EU veröffentlicht neue Regelungen für das Monitoring und das Reporting bei INSPIRE

Die Neufassung der Durchführungsbestimmung hinsichtlich der Überwachung der Umsetzung von INSPIRE und der Berichterstattung an die europäische Kommission, die zu einigen Veränderungen im INSPIRE-Monitoring führt, wurde am 23. August 2019 im Amtsblatt der Europäischen Union veröffentlicht. Neben einigen inhaltlichen Fortschreibungen ist insbesondere zu beachten, dass die Ergebnisse des Vorjahres-Monitorings nicht mehr am 15. Mai, sondern bereits am 31. März des laufenden Jahres bereitgestellt werden müssen.

Folgende Änderungen haben ab sofort Gültigkeit:

Es entfallen künftig u.a. die Indikatoren zur Berechnung

  • der Summe der tatsächlichen, von allen Geodatensätzen abgedeckten Gebiete und der Summe der relevanten Gebiete aller Geodatensätze (DSi1.1 - DSi1.3)

      sowie

  • der Summe der tatsächlich angefallenen Serviceanfragen für alle Netzdienste (NSi3.1 - NSi3.5).

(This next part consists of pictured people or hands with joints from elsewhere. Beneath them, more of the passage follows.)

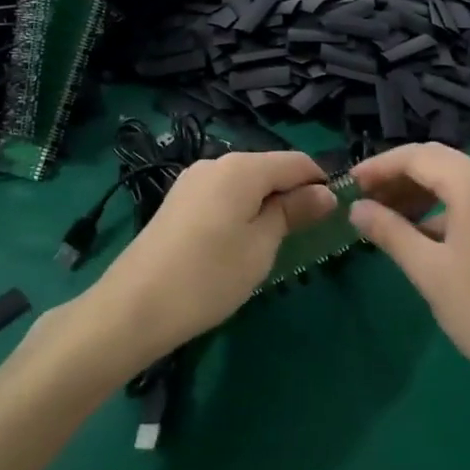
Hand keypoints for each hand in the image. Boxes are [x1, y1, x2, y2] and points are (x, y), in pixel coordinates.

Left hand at [89, 150, 335, 364]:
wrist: (134, 307)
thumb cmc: (209, 276)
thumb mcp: (262, 246)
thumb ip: (293, 212)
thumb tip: (325, 193)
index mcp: (241, 167)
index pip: (297, 161)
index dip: (321, 183)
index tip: (335, 216)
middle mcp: (215, 163)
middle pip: (269, 169)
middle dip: (292, 196)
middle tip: (306, 238)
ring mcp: (192, 181)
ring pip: (245, 184)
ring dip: (266, 206)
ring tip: (273, 246)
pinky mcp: (177, 201)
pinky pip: (222, 196)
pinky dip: (241, 212)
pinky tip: (238, 244)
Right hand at [349, 144, 469, 402]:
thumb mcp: (428, 271)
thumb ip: (389, 231)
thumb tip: (356, 208)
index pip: (418, 156)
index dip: (379, 166)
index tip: (349, 184)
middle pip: (438, 162)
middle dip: (397, 177)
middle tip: (362, 200)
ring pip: (455, 181)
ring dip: (418, 193)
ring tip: (384, 218)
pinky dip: (441, 209)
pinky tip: (418, 234)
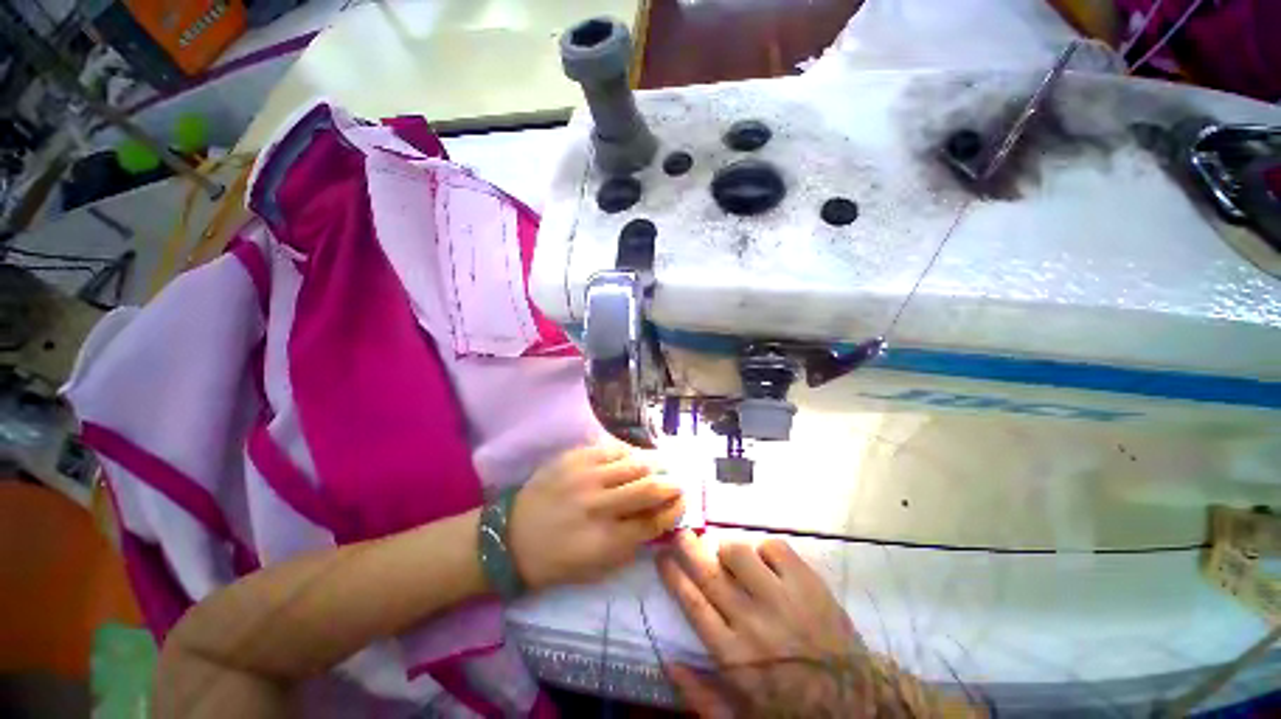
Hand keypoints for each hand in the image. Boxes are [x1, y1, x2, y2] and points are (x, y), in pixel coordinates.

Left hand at [510, 444, 683, 590]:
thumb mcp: (595, 569)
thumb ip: (630, 547)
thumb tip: (659, 524)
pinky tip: (634, 457)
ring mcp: (586, 477)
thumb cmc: (554, 560)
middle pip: (649, 488)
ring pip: (634, 463)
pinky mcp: (574, 458)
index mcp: (605, 541)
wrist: (510, 536)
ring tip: (662, 466)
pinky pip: (612, 448)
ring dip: (655, 465)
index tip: (681, 505)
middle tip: (678, 484)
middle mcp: (599, 505)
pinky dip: (629, 452)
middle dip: (671, 485)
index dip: (673, 511)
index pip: (653, 521)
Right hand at [657, 531, 860, 716]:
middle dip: (687, 548)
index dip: (673, 576)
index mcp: (733, 656)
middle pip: (709, 573)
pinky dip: (764, 547)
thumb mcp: (742, 718)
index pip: (692, 604)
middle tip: (679, 533)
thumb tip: (667, 661)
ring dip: (727, 548)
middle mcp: (752, 621)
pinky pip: (774, 547)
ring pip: (739, 553)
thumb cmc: (793, 708)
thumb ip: (701, 696)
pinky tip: (765, 561)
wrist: (858, 702)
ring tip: (728, 554)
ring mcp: (781, 598)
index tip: (662, 556)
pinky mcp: (807, 582)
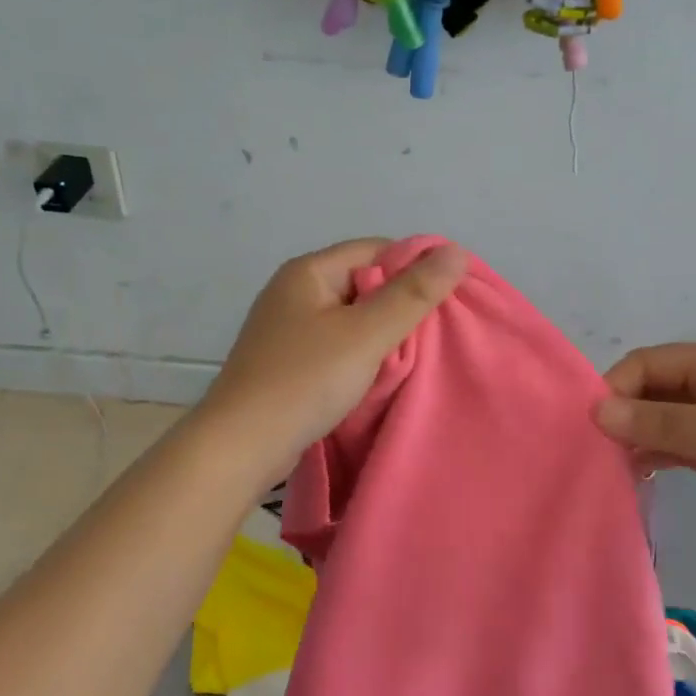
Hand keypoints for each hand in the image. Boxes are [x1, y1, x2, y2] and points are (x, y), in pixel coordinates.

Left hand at [200, 239, 467, 480]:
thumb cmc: (305, 380)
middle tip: (437, 331)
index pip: (376, 250)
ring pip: (352, 317)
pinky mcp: (288, 361)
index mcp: (309, 271)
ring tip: (415, 355)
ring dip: (383, 333)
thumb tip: (455, 252)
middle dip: (401, 303)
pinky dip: (361, 354)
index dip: (415, 267)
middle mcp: (294, 291)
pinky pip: (336, 345)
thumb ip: (413, 294)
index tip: (448, 297)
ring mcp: (288, 328)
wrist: (241, 445)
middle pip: (364, 282)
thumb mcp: (367, 334)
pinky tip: (380, 374)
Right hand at [595, 343, 695, 550]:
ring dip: (641, 437)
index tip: (592, 427)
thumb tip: (596, 412)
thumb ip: (661, 424)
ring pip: (668, 420)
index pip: (648, 363)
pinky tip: (641, 476)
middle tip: (595, 452)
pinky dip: (662, 455)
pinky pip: (686, 445)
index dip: (615, 388)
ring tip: (611, 467)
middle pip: (655, 390)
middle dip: (624, 414)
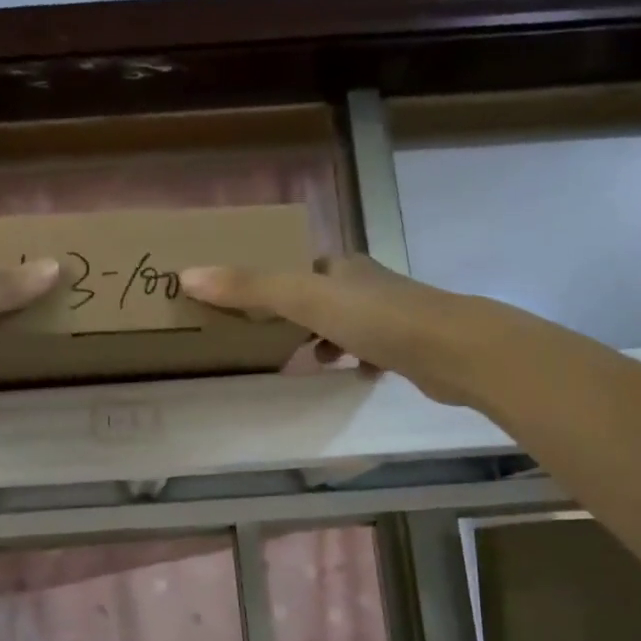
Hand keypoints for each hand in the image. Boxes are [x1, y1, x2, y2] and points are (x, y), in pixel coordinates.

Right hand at [181, 254, 509, 407]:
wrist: (454, 350)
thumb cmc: (376, 318)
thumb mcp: (304, 300)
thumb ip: (248, 288)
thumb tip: (185, 275)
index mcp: (342, 266)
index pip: (299, 267)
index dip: (272, 283)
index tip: (247, 307)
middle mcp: (366, 283)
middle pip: (321, 295)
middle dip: (295, 316)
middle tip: (268, 340)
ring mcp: (391, 313)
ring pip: (346, 323)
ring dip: (323, 339)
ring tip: (305, 362)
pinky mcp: (409, 345)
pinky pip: (371, 349)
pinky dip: (354, 360)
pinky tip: (348, 375)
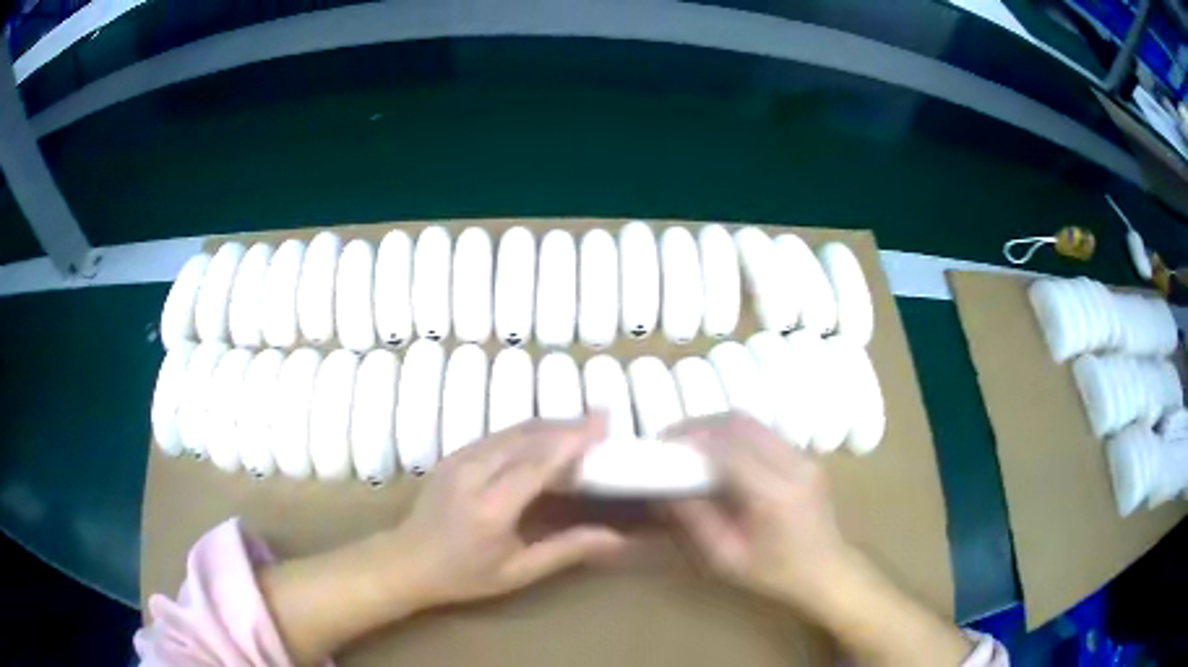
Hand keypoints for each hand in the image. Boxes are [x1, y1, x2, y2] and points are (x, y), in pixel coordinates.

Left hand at [391, 416, 626, 609]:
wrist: (406, 561)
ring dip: (549, 424)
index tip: (605, 426)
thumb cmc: (463, 575)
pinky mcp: (453, 454)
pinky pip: (497, 435)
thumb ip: (566, 550)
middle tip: (603, 420)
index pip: (538, 463)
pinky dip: (528, 431)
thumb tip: (616, 538)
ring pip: (512, 430)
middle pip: (527, 437)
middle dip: (568, 426)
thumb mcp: (517, 572)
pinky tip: (545, 436)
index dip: (573, 441)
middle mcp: (473, 473)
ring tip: (582, 425)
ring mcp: (459, 459)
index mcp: (491, 507)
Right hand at [664, 414, 850, 605]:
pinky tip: (720, 450)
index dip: (692, 439)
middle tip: (672, 437)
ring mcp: (804, 456)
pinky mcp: (807, 455)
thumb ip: (695, 521)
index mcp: (774, 495)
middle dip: (701, 424)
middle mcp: (793, 465)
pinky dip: (736, 433)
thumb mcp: (725, 558)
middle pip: (741, 424)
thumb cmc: (774, 572)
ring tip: (691, 440)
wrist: (827, 570)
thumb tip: (665, 490)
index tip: (663, 443)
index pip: (728, 449)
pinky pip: (765, 432)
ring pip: (754, 422)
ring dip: (718, 424)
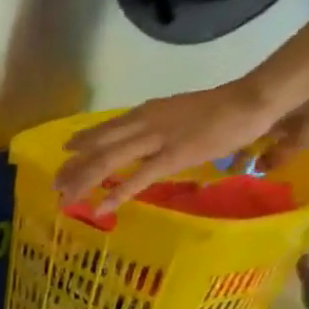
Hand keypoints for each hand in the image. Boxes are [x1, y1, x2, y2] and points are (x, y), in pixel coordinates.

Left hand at [53, 79, 283, 210]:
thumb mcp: (177, 113)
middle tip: (56, 184)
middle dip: (74, 167)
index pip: (104, 129)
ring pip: (108, 161)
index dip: (82, 143)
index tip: (65, 155)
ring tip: (66, 199)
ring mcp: (156, 140)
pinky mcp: (173, 157)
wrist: (252, 99)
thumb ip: (155, 125)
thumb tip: (142, 140)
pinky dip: (116, 194)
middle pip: (97, 147)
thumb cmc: (220, 108)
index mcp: (145, 112)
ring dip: (84, 181)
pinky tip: (99, 208)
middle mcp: (143, 123)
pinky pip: (137, 179)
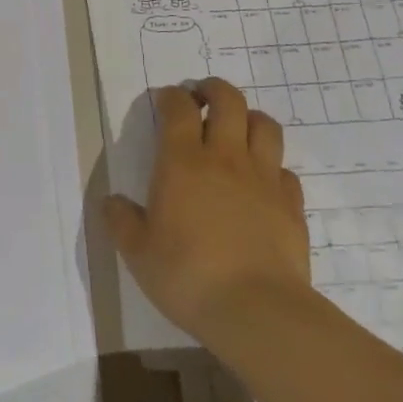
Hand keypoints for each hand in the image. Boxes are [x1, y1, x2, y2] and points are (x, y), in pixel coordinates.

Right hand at [103, 79, 312, 350]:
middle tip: (202, 99)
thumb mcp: (137, 252)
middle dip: (214, 90)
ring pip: (265, 125)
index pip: (178, 108)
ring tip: (237, 129)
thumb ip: (121, 221)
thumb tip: (111, 202)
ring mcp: (263, 179)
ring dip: (249, 118)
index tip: (165, 100)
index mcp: (182, 162)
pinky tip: (262, 182)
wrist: (257, 311)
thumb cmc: (187, 275)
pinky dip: (272, 166)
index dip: (171, 96)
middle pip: (228, 101)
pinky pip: (285, 170)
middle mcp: (225, 158)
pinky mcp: (291, 205)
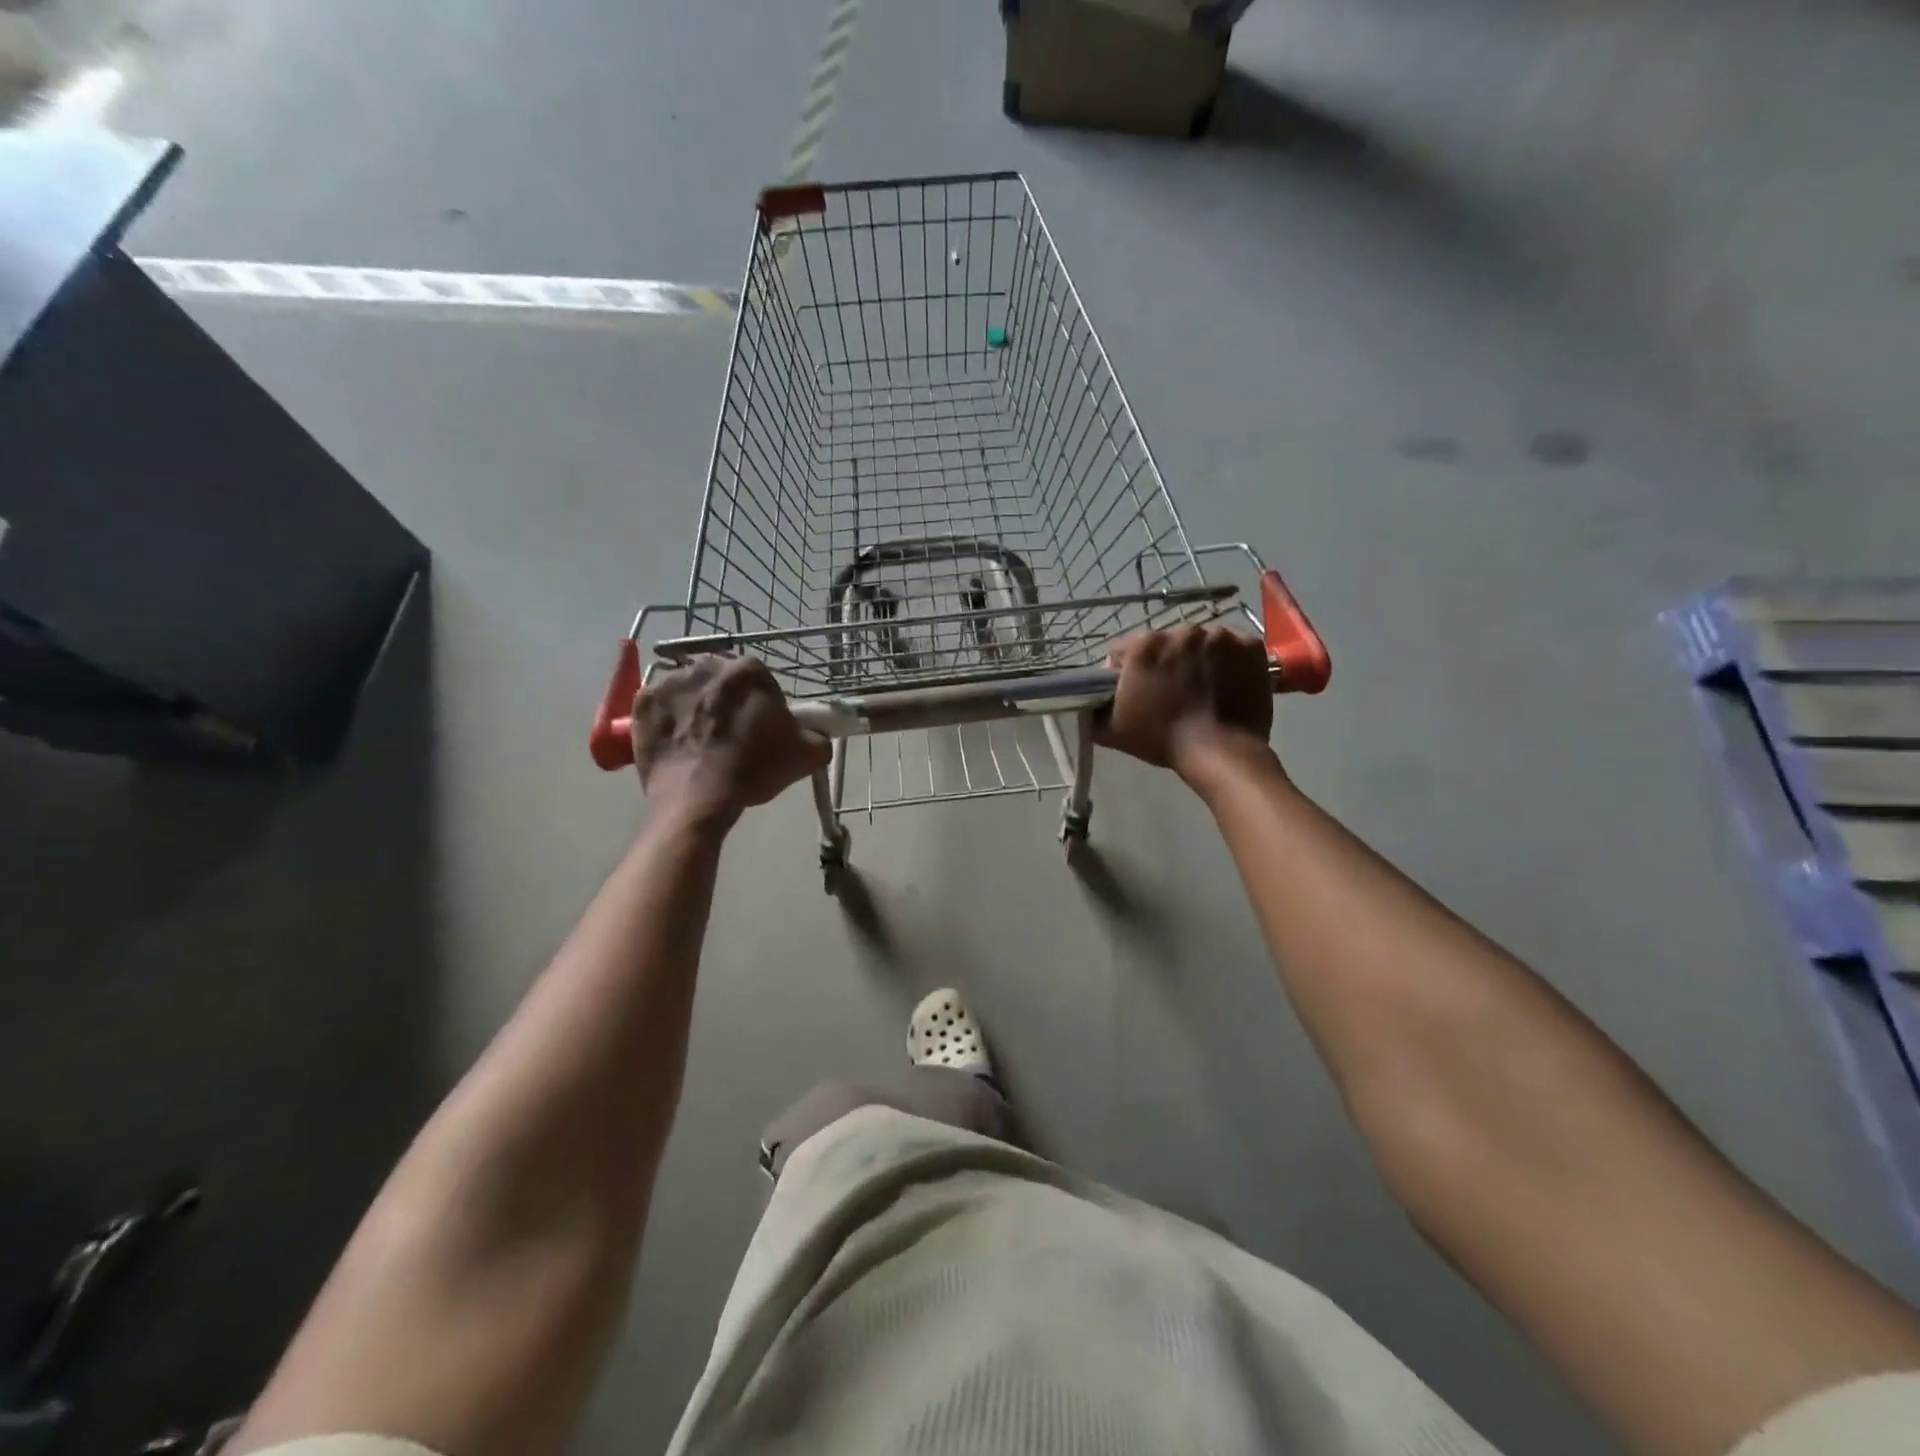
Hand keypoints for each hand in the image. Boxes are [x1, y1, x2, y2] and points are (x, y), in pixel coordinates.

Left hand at [631, 656, 829, 824]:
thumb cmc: (754, 769)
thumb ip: (817, 736)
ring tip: (700, 741)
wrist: (699, 799)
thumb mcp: (807, 755)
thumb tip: (815, 734)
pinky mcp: (641, 702)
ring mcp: (669, 682)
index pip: (759, 679)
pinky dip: (666, 718)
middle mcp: (706, 664)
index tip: (760, 728)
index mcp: (748, 670)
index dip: (761, 703)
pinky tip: (676, 742)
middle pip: (720, 679)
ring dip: (695, 706)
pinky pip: (659, 705)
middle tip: (730, 734)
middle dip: (725, 700)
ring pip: (688, 690)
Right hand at [1095, 625, 1274, 778]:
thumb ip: (1092, 713)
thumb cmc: (1163, 740)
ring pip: (1201, 642)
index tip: (1136, 691)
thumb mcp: (1113, 732)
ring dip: (1198, 659)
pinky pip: (1234, 646)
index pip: (1125, 650)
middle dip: (1165, 662)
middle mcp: (1182, 631)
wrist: (1222, 753)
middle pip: (1166, 643)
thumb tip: (1085, 705)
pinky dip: (1230, 659)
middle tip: (1171, 692)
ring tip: (1203, 688)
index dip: (1126, 671)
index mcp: (1145, 645)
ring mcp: (1220, 636)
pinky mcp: (1250, 646)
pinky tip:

Neu hinzukommen dafür künftig u.a. die Indikatoren zur Berechnung der

 

  • Anzahl der Geodatensätze, welche die Mitgliedstaaten bereits für die Berichterstattung an die Kommission im Rahmen der Umweltvorschriften verwenden (DSi1.3)

      sowie

  • Anzahl der Geodatensätze, die ein regionales oder nationales Gebiet abdecken (DSi1.4)

Für die neuen Indikatoren sind Anpassungen in den Metadaten zu den Geodaten und Geodatendiensten erforderlich, die durch die geodatenhaltenden Stellen vorzunehmen sind.

Die ressortübergreifende Kontaktstelle in der LGB bietet hierzu Unterstützung an.

Mit der Änderung der Neufassung der Durchführungsbestimmung soll das INSPIRE-Monitoring künftig automatisiert erfolgen. Die Überwachung der Umsetzung von INSPIRE sowie die Berichterstattung an die europäische Kommission sollen auf diese Weise vereinfacht werden.